Realidad vs tradición
Pequeño tomó asiento en el piso de la cocina comunal de la familia Quintín, una plataforma abierta hecha de tablones de madera y protegida por un techo de palma. El aire estaba lleno de los sonidos que caracterizan a las sociedades más antiguas: el crujido del fuego de leña, los graznidos de las guacamayas, el chasquido de un remo en el agua o los golpes del machete contra el taro crudo.
En Jobure de Guayo ninguna familia fue tan afectada por la epidemia como el clan del jefe, quien perdió, al menos, a 12 miembros por sida o síntomas similares a los de esa enfermedad en los últimos dos años. Mujeres y hombres, niños y niñas, murieron en sus hamacas de fibra de palma, colgadas en seis casas agrupadas alrededor de la cocina común.

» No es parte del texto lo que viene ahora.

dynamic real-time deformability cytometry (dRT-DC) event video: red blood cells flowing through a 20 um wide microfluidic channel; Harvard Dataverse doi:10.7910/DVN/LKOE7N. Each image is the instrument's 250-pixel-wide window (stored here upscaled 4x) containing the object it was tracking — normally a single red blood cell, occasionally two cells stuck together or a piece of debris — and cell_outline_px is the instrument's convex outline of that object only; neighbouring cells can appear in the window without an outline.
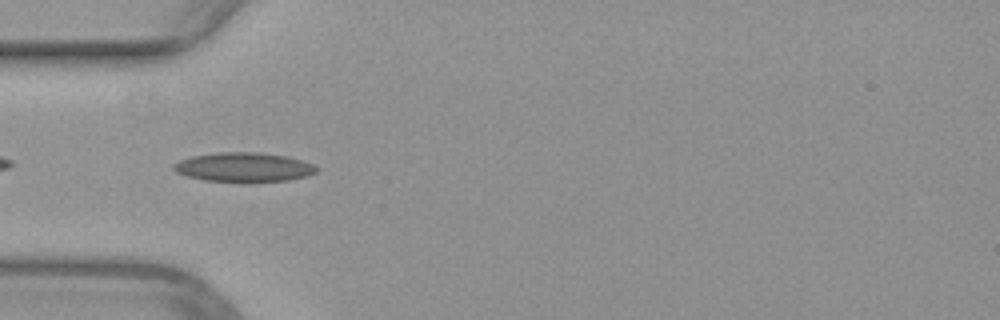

“No hay medicina en el hospital. ¿Por qué?”, se preguntaba Quintín. “En el pasado, si estabas enfermo, hacían todo lo posible por hospitalizarte. Ahora no. Mi gente se muere”.
Armando Beria es un residente de 25 años de Jobure de Guayo que estaba en la lista de pacientes de Pequeño. El hombre dijo que escuchó por primera vez sobre el sida cuando un médico visitó el poblado en 2013 y les hizo exámenes a las personas para detectar el virus. “Me hice el examen y me dijo: ‘Tú también lo tienes'”, recordó.

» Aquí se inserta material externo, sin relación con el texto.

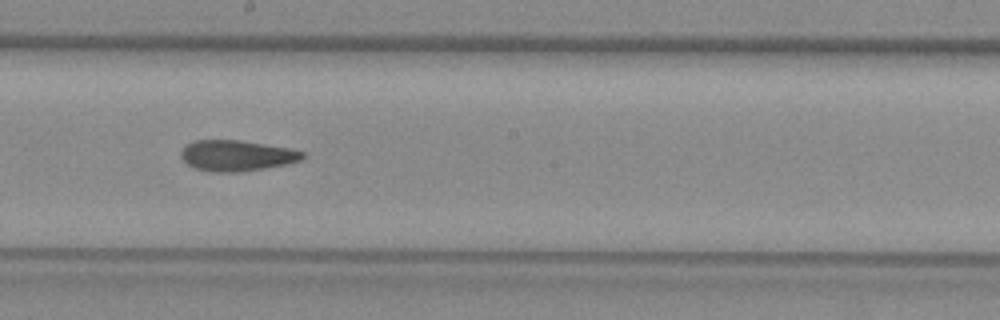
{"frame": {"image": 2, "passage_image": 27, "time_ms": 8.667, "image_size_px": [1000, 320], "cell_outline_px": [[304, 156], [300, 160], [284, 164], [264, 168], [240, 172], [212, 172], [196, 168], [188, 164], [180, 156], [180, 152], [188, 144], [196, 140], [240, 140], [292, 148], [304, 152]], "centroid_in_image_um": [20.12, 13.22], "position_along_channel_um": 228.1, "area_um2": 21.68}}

Él cree que lo contrajo la enfermedad al tener relaciones sexuales con otros hombres cuando era más joven, una práctica común entre los jóvenes waraos, especialmente antes de casarse. El sexo heterosexual, la lactancia y el contacto con sangre infectada son otras formas de transmisión entre ese grupo de personas.
Beria sufrió brotes recurrentes de diarrea, dolores de cabeza, dolores musculares y comenzó a perder peso, aunque aún tiene suficiente energía para pescar y cosechar taro para su esposa y sus cuatro hijos pequeños.
Su esposa dio negativo dos veces para VIH. Hace un año se practicó la prueba más reciente. Pero las lesiones características de la enfermedad comenzaron a aparecer en su cuerpo. “Creo que ahora ella lo tiene”, dijo, aunque no puede saberlo con seguridad porque no se hace los exámenes.
El uso de los medicamentos, cuando llegan a la zona, es deficiente, dijo Pequeño. Los pacientes abandonan su tratamiento porque les produce náuseas o porque comienzan a sentirse mejor.
Y, sin tratamiento, muchos waraos buscan soluciones en la medicina tradicional, lo que convirtió en una figura clave al wisidatu, un sanador chamánico de esa etnia. La enfermedad, según creen muchos indígenas, es el resultado de la brujería.
Algunos familiares de Quintín dicen que son víctimas de una maldición infligida por un exresidente del pueblo a quien otros acusan de ser un hoarotu, un chamán maligno.
Mikaela Pérez, de 33 años y nieta de Quintín, dijo que el conflicto se originó en una disputa entre su padre y otro aldeano. Ella dijo que ese hombre le puso un maleficio a su padre, cuya muerte por síntomas similares al sida fue seguida por el agravamiento de otros miembros de su familia. “Una familia llega a su fin”, dijo Pérez. “Antes todos vivíamos juntos muy felizmente. Pero ahora llegamos al final”.